--- TASK DETAILS ---
From the listing below, retype exactly the line holding "hfov_deg: 106.2", the line holding "exposure_s: 1/25", and the lines between them; skip everything else.

--- EXERCISE MATERIAL ---
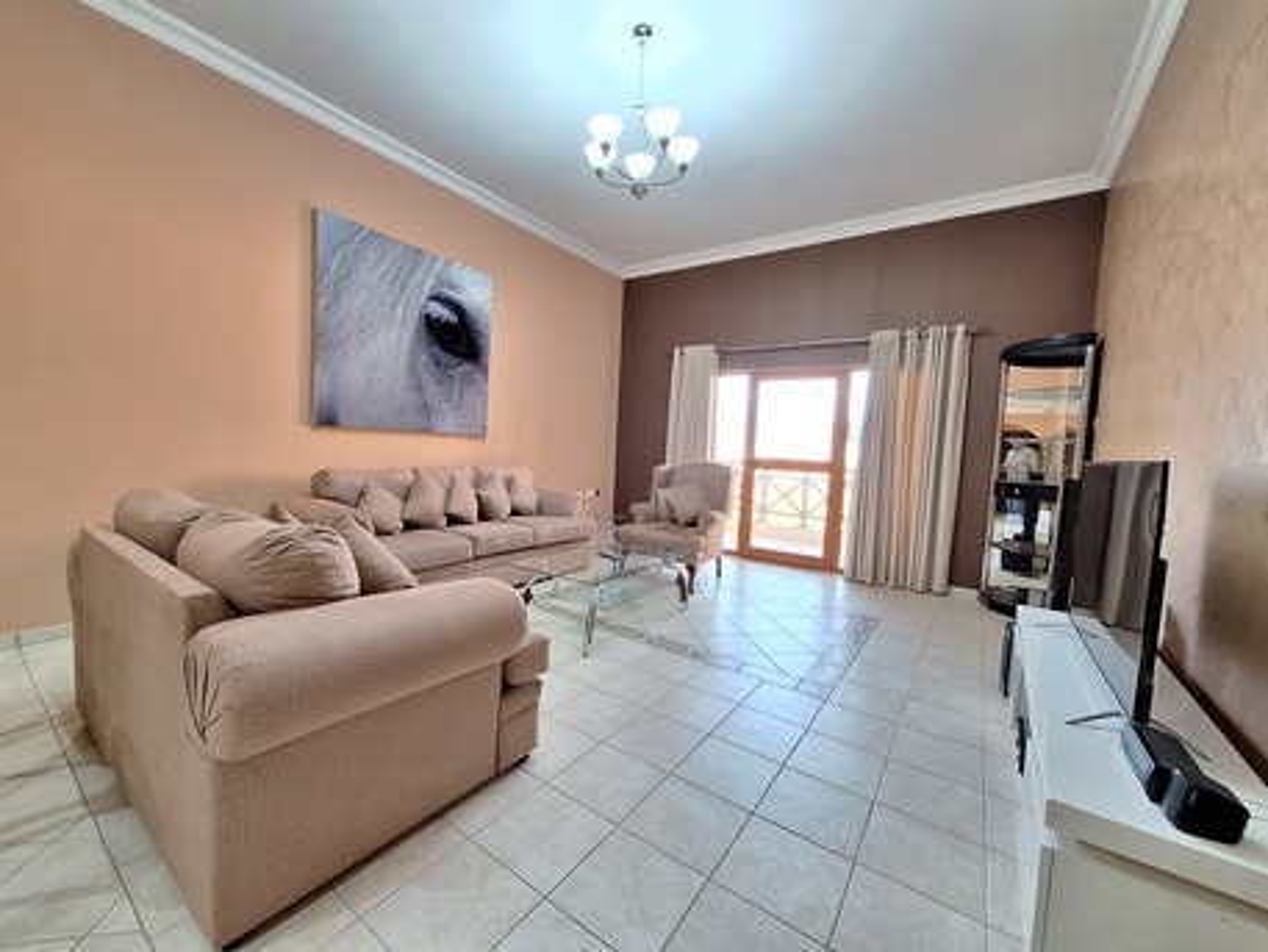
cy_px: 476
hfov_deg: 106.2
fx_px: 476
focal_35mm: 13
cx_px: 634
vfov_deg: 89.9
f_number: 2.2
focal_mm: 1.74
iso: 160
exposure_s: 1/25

...

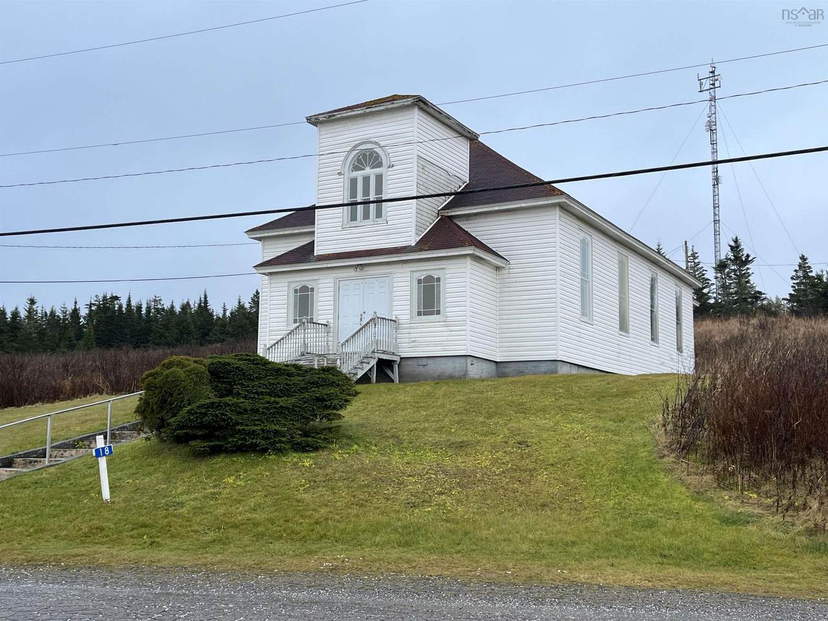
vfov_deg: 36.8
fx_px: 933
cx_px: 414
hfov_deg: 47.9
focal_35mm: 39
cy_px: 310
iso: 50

--- TASK ANSWER ---
hfov_deg: 106.2
fx_px: 476
focal_35mm: 13
cx_px: 634
vfov_deg: 89.9
f_number: 2.2
focal_mm: 1.74
iso: 160
exposure_s: 1/25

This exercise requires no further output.